2.5 Analyse effects of hyperparms variations
The parameter I played with is the "n_points" to train point cloud models. The number I tried with are 1500, 3000, 5000
Overall, trained with 3000 points generate higher F1 score, and the results are shown in above section. I also trained with 1500 points and 5000 points and evaluated the models at different iterations. Below summarizes the evaluation results on different hyperparms variations.
- 1500 points:
- Model at 14000 iter: 85.675
- Model at 20000 iter: 88.154
- Model at 30000 iter: 87.534
- 3000 points:
- Model at 10000 iter: 88.924
- Model at 14000 iter: 89.223
- 5000 points:
- Model at 14000 iter: 88.516
- Model at 20000 iter: 88.277
- Model at 30000 iter: 87.713
In general, training with more points has larger F1 score since generating more points could align with the ground truth mesh better. From above experiments, we could see the model trained with 1500 points always have lower F1 compared to other two. With more points trained, less iteration will produce good result while for less points trained, we might need much more iterations to achieve better results. Below rendering shows the results from 5000 points and 1500 points at 14000 iterations and 30000 iterations. The first row shows the renderings on 14000 iterations (left: 5000 pts, right: 1500 pts). The second row shows the renderings on 30000 iterations (left: 5000 pts, right: 1500 pts). From the renderings, we could also see that with less iterations, trained with more points already get relatively good results, but for less points, the result is worse.




2.6 Interpret your model
I try to interpret the voxel model by looking at the weights learned by the model. When we interpret the 2D convolutional network, we always plot the conv layer's weight and see what it has learned. Usually, people might see that the first several layers would learn something general (i.e. edge). The last few layers would learn something specific to the data points and datasets.

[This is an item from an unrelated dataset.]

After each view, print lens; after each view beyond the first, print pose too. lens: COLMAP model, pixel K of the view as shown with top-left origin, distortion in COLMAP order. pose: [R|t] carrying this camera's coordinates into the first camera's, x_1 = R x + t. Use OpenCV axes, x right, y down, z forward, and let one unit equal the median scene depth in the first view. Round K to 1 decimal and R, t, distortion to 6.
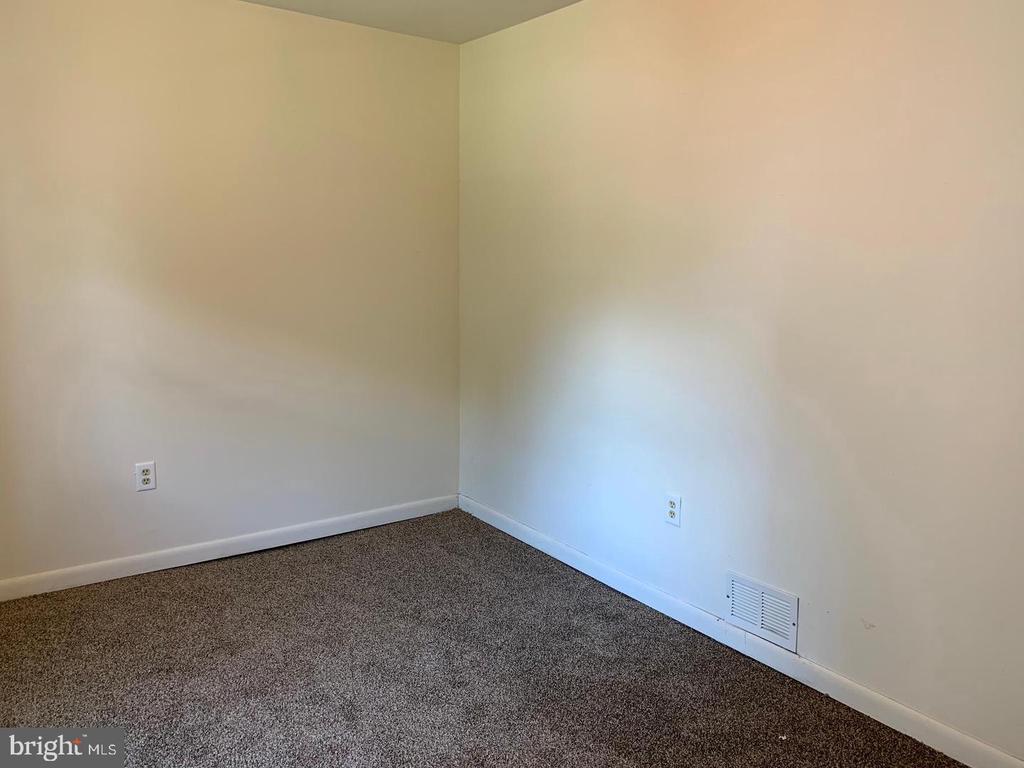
lens RADIAL K [[796.3, 0, 511.9], [0, 796.3, 384.9], [0, 0, 1]] dist [0.057949, -0.068820]
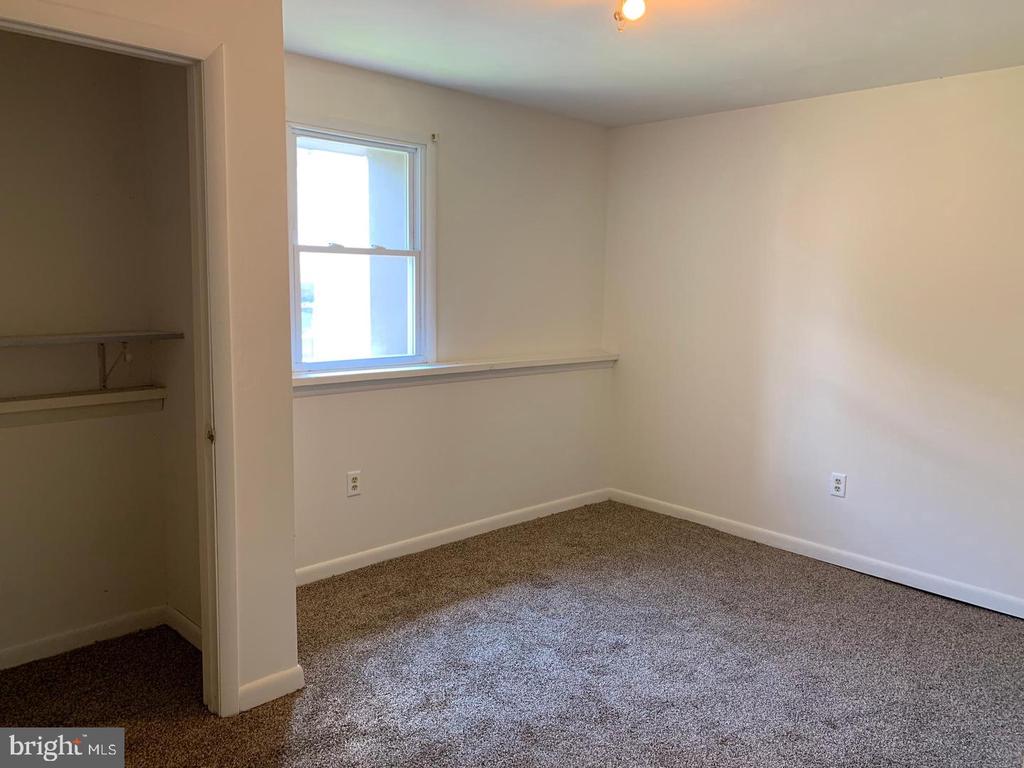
lens RADIAL K [[796.3, 0, 508.4], [0, 796.3, 389.8], [0, 0, 1]] dist [0.057949, -0.068820]
pose [[0.140655, 0.126720, -0.981916, 0.712151], [-0.190600, 0.976689, 0.098742, -0.057532], [0.971539, 0.173265, 0.161529, 0.309464]]
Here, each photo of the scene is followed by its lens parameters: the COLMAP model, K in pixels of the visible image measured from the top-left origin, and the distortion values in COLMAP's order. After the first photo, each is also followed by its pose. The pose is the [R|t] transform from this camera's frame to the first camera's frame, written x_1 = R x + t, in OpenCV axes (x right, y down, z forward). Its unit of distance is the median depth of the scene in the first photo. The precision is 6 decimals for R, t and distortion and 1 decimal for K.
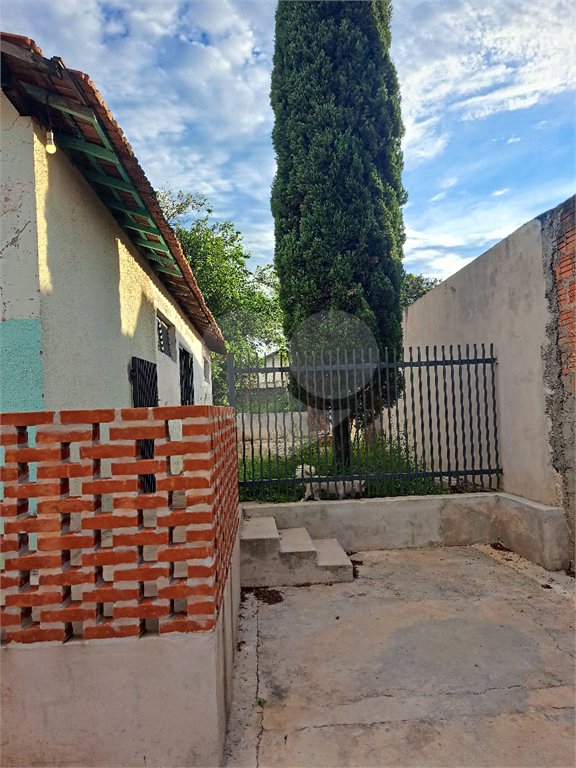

Inspired by this, similarly, I want to see what the 3D model learned in the decoder. In my implementation, the decoder for voxel grid is defined as below:
- deconv(32, 64, 4, 4, 4)
- deconv(16, 32, 4, 4, 4)
- deconv(8, 16, 4, 4, 4)
- deconv(1, 8, 4, 4, 4)
From the above layers' definitions, we could simply interpret each deconv layer to be several voxel grids with size of 4. The second channel can be seen as different views of the voxel. Then I ploted the voxel 3D deconv layer's weight. I am interested in seeing the trend of difference layer's weights, so I ploted the first decoder layer's weight (as shown in the first row below) and the last decoder layer's weights (as shown in the second row below). In total, the first layer's weight can be interpreted as 32 voxels with 64 views for each. The last layer's weight can be interpreted as 1 voxel with 8 views for it. I only picked 8 exampled rendered voxels for each layer as shown below (top: first layer, bottom: last layer). For decoder part, I can see the weights in the last layer focus on more general structure compared to the first decoder's weight. On the contrast, the first layer's weights are more specific to a particular structure. This makes sense to me since we could treat the decoder part as a reverse version of the convolutional encoder (i.e. bottleneck structure). When we reconstruct the voxel from the feature map, the sequence to reconstruct is reversed.